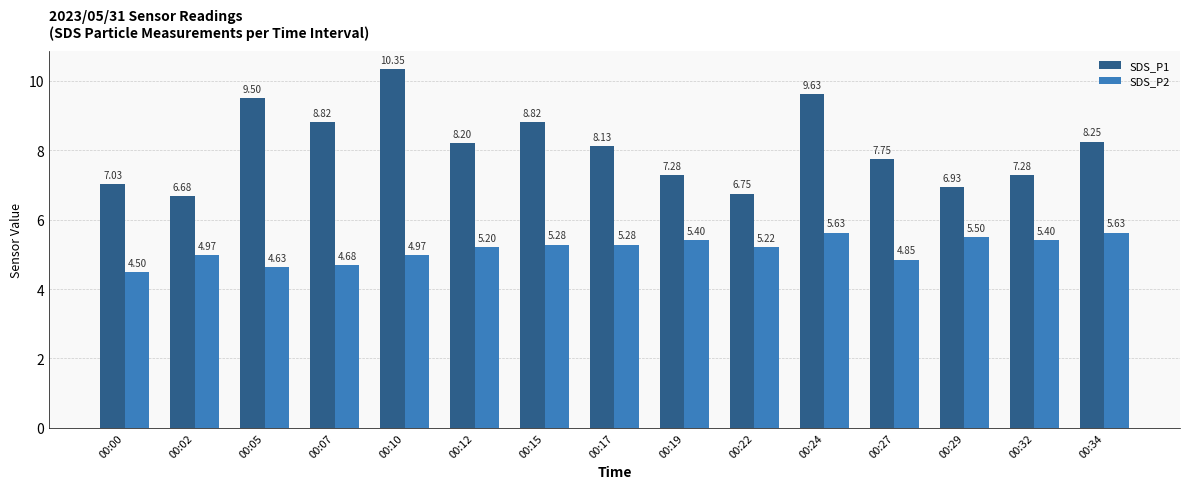

How many values in the SDS_P2 series are below 5?

6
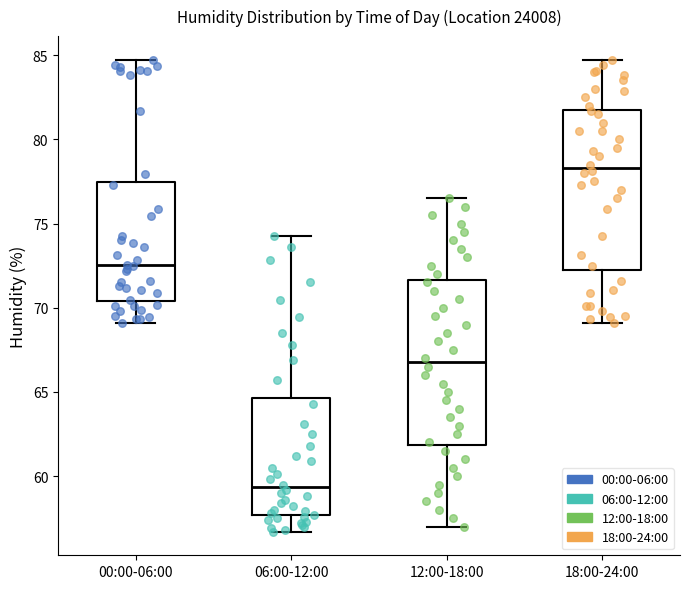

Which box has the lowest median line?

06:00-12:00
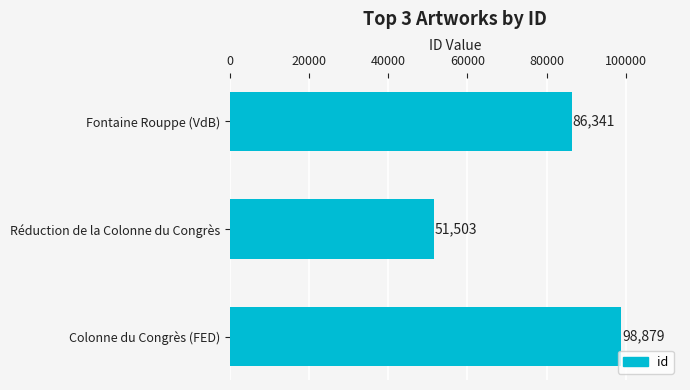

What is the minimum value shown in the chart?

51503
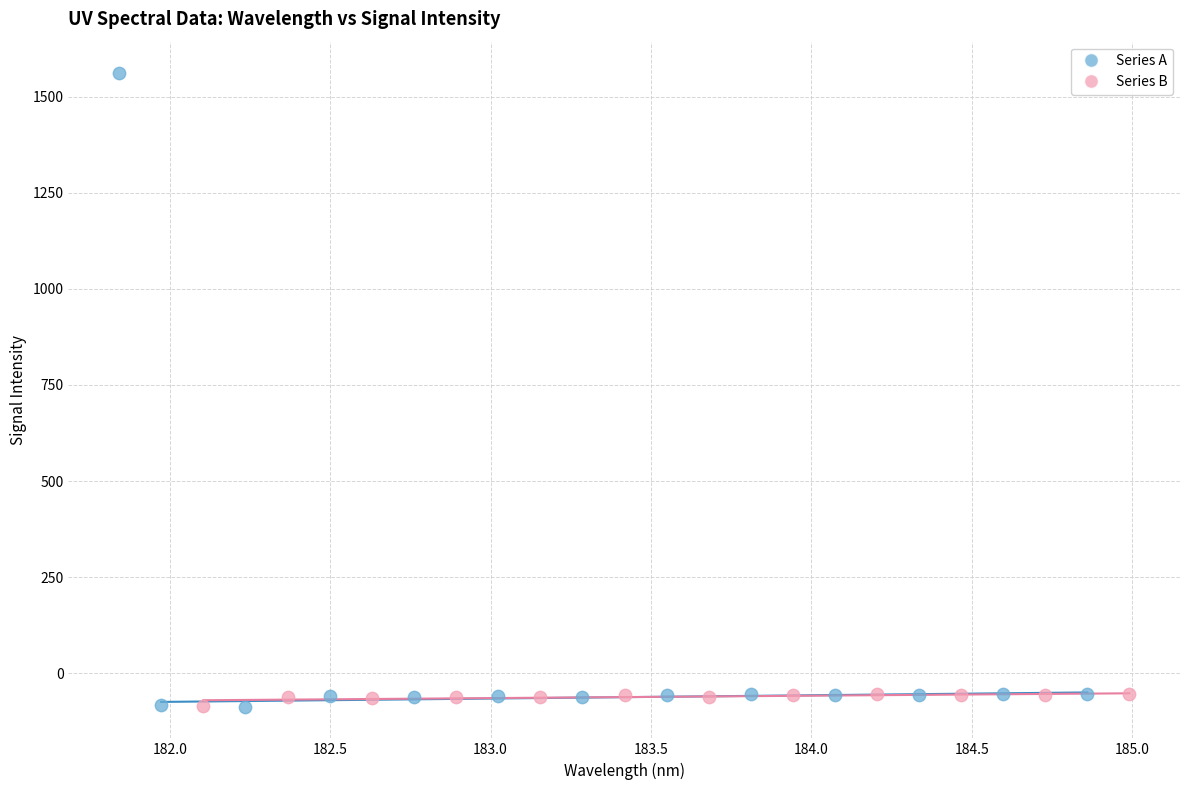

Which series contains the highest Y value?

Series A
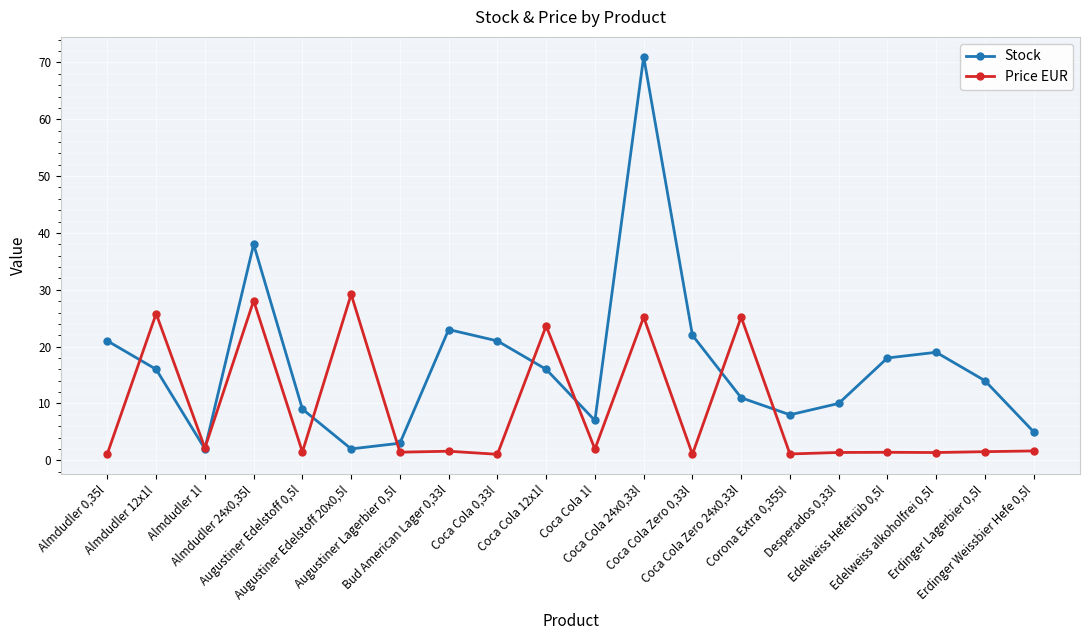

What is the value of the Stock point at the 16th from the left?

10.0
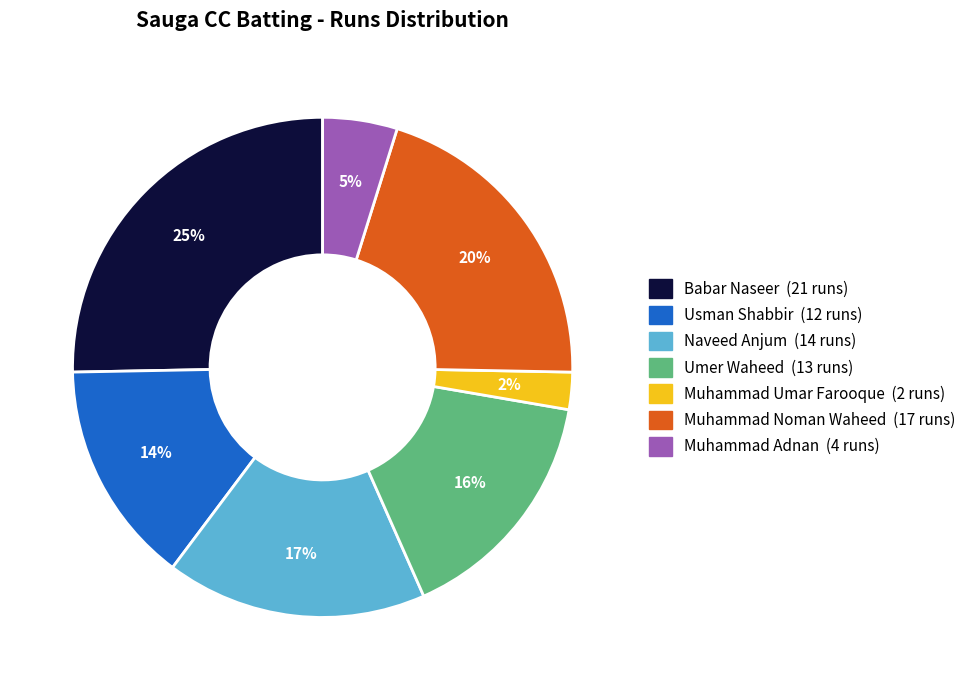

Does any single category account for the majority?

No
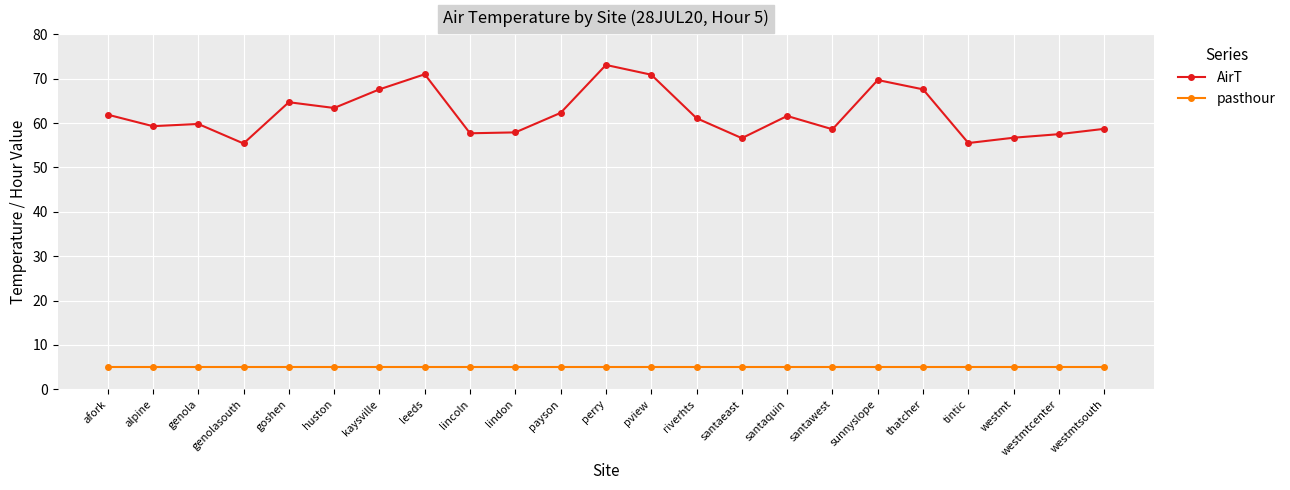

At which category is the sum across all series the highest?

perry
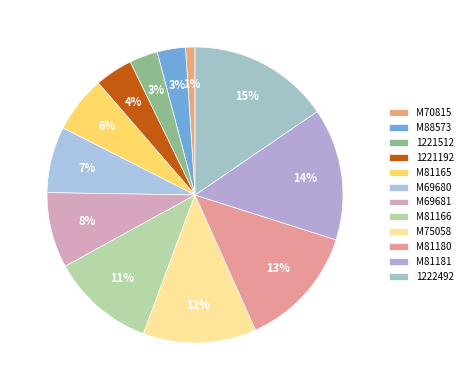

What is the change in value from 1221512 to 1221192?

+1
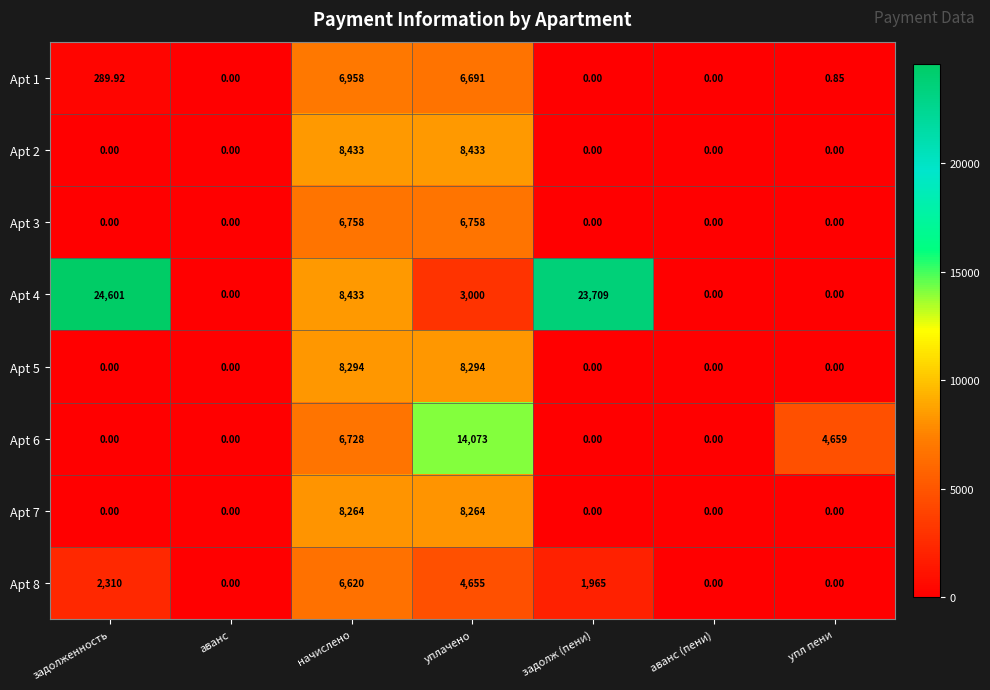

At which label is Apt 6 closest to 7036?

начислено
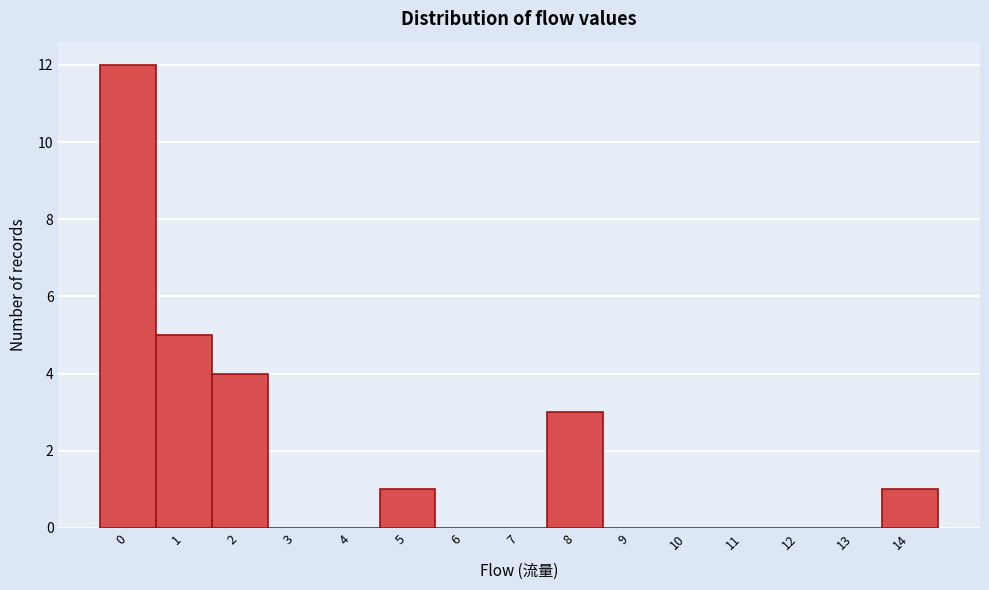

Reading left to right, transcribe this chart: for each bar, give the range it covers on the x-axis and its height. The values are not printed on the chart, so give them approximately, as read against the axis.

-0.5 to 0.5: 12
0.5 to 1.5: 5
1.5 to 2.5: 4
2.5 to 3.5: 0
3.5 to 4.5: 0
4.5 to 5.5: 1
5.5 to 6.5: 0
6.5 to 7.5: 0
7.5 to 8.5: 3
8.5 to 9.5: 0
9.5 to 10.5: 0
10.5 to 11.5: 0
11.5 to 12.5: 0
12.5 to 13.5: 0
13.5 to 14.5: 1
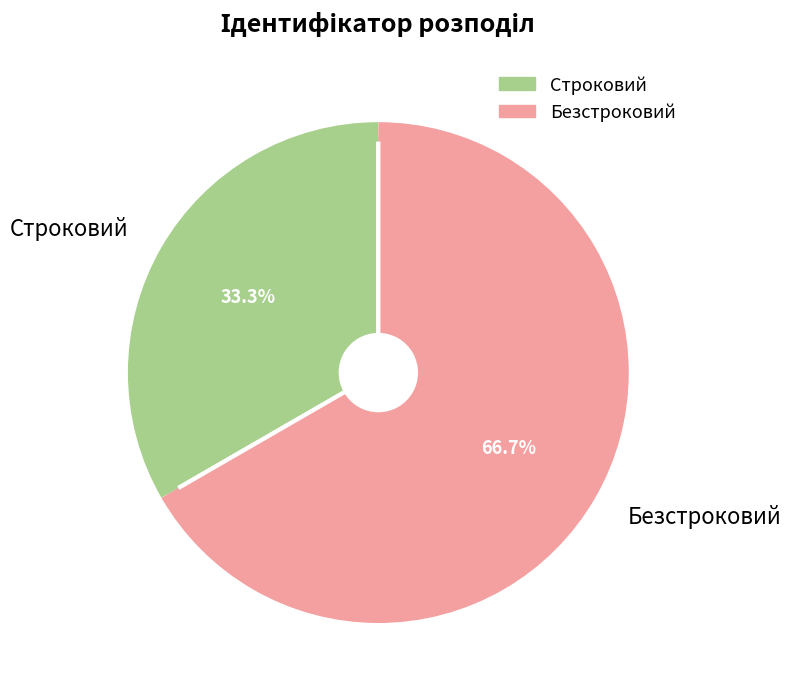

Rank the categories by value from lowest to highest.

Строковий, Безстроковий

# WHAT THIS TASK INVOLVES
Could you reproduce all of the material above word for word, leaving the pictures out?

# EXERCISE OUTPUT
How many values in the SDS_P2 series are below 5?

6

Which box has the lowest median line?

06:00-12:00

What is the minimum value shown in the chart?

51503

Which series contains the highest Y value?

Series A

What is the value of the Stock point at the 16th from the left?

10.0

Does any single category account for the majority?

No

At which category is the sum across all series the highest?

perry

What is the change in value from 1221512 to 1221192?

+1

At which label is Apt 6 closest to 7036?

начислено

Reading left to right, transcribe this chart: for each bar, give the range it covers on the x-axis and its height. The values are not printed on the chart, so give them approximately, as read against the axis.

-0.5 to 0.5: 12
0.5 to 1.5: 5
1.5 to 2.5: 4
2.5 to 3.5: 0
3.5 to 4.5: 0
4.5 to 5.5: 1
5.5 to 6.5: 0
6.5 to 7.5: 0
7.5 to 8.5: 3
8.5 to 9.5: 0
9.5 to 10.5: 0
10.5 to 11.5: 0
11.5 to 12.5: 0
12.5 to 13.5: 0
13.5 to 14.5: 1

Rank the categories by value from lowest to highest.

Строковий, Безстроковий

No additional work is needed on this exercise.